Moody’s Investors Service assigned a negative outlook to the creditworthiness of all local governments in the United States, the agency said Tuesday, the first time it had ever issued such a blanket report on municipalities.
The report signaled how severely the economic downturn was affecting towns, counties and school districts across the nation.
While Moody’s regularly reports on the financial strength of various sectors of private industry, its analysts have in the past considered America’s tens of thousands of towns and local authorities too diverse for generalizations.
The report suggests that the ratings of many governments could be downgraded in the coming months, something that would make it more expensive for them to borrow money to finance their operations.
In the most extreme cases, municipalities might default on some of their obligations, as Jefferson County, Ala., has been threatening to do for a number of months.
Vallejo, Calif., declared bankruptcy last year and is being closely watched to see if it will set a legal precedent that other towns could follow.
Moody’s did not report on individual cities or towns, but its overview offered a general note of caution for investors who have bought municipal bonds seeking a safe stream of income in difficult financial markets.
In a special report made public on Tuesday, the agency cited revenues that are falling almost everywhere as a result of the economic downturn.
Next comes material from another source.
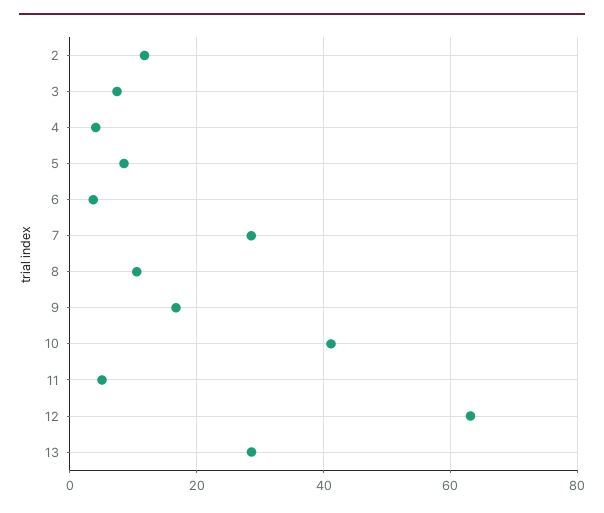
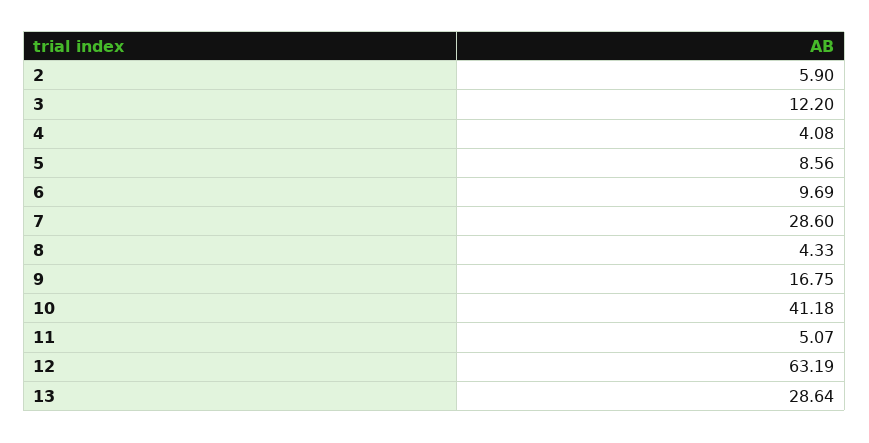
2: 12 -> 5.9
3: 8 -> 12.2
6: 4 -> 9.69
8: 10 -> 4.33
But it also discussed the problems some municipalities had created for themselves by using complex financial products that seemed to be saving money at first, only to send costs soaring during the credit crisis.
In former boom states like California and Florida, the sharp decline in housing prices is translating into falling property-tax revenue, while in towns in Michigan, Indiana and Ohio, revenues are off because of the collapse of the auto industry. Many local governments in New York, New Jersey and Connecticut will lose significant revenue because they rely on the banking and financial services sectors for their tax bases. Moody’s said any municipality relying heavily on tourism, gambling or manufacturing was probably at risk of feeling a pinch.
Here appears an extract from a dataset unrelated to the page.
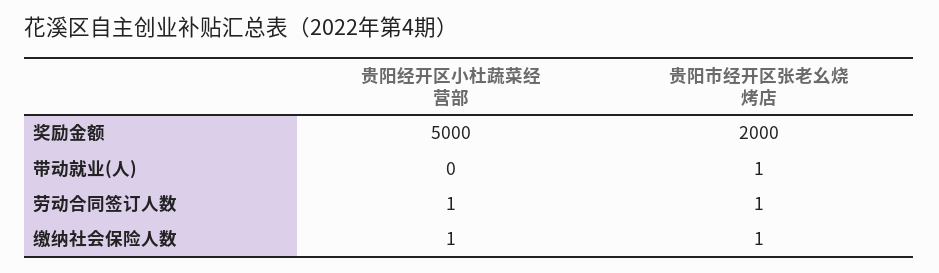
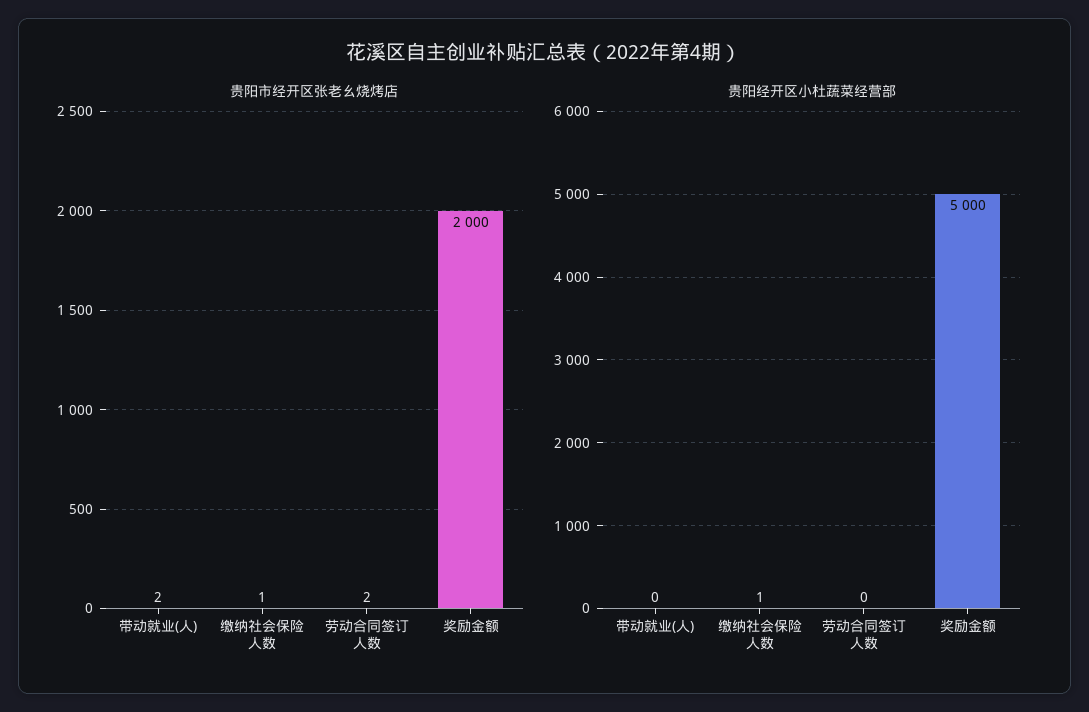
贵阳市经开区张老幺烧烤店, 带动就业(人): 1 -> 2
贵阳经开区小杜蔬菜经营部, 劳动合同签订人数: 1 -> 0
贵阳市经开区张老幺烧烤店, 劳动合同签订人数: 1 -> 2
The report suggested conflicts ahead between taxpayers struggling to keep their own households afloat and elected officials charged with balancing budgets, making their payrolls and protecting their credit ratings.
“Taxpayers, worried about their own financial condition, are more resistant than ever to increasing property or other local taxes,” the report observed.
The report’s publication coincided with the downgrading by Moody’s of the credit of the State of Illinois to the A level from double-A. Moody’s said Illinois was having difficulty managing its cash, and in recent weeks had been trying to push its scheduled pension contributions into the future. The state pension fund is already seriously underfunded.
The Federal Reserve chairman, Ben S. Bernanke, warned that local governments had probably lost their ability to lower their borrowing costs by linking their bonds to derivatives. Such bond packages had become popular in the last few years because they appeared to offer cities both the lower borrowing costs of variable-rate bonds and the predictability of fixed-rate bonds. But the structures broke down during last year’s market turmoil, leaving some municipalities staggering under more debt than they can afford.
Mr. Bernanke said he was aware that some governments with low credit ratings were completely shut out of the short-term financial markets, while others were stuck with a type of derivative called interest-rate swaps that no longer made sense for them.
Mr. Bernanke offered his remarks in a letter to members of Congress who had asked the Fed to create a facility to breathe new life into segments of the municipal bond market that were still paralyzed. But Mr. Bernanke said municipal debt had “unique characteristics” that made it “unlikely” that the Fed could be of much help.
He suggested that instead, Congress could consider setting up some other form of assistance for municipalities unable to restructure or refinance their debt, like a federal bond reinsurance program.
The bond markets took the Moody’s report in stride on Tuesday, apparently because institutional investors were already familiar with the problems described. New York City brought bonds to market on Tuesday and ended up selling much more than initially planned.
“New York City is potentially a poster child for economic woe, but that didn’t seem to bother investors,” said Thomas G. Doe, president of Municipal Market Advisors.
The Moody’s report “creates headline risk and a lot of confusion for investors,” he said, “but it’s not a sounding of the alarm for default.”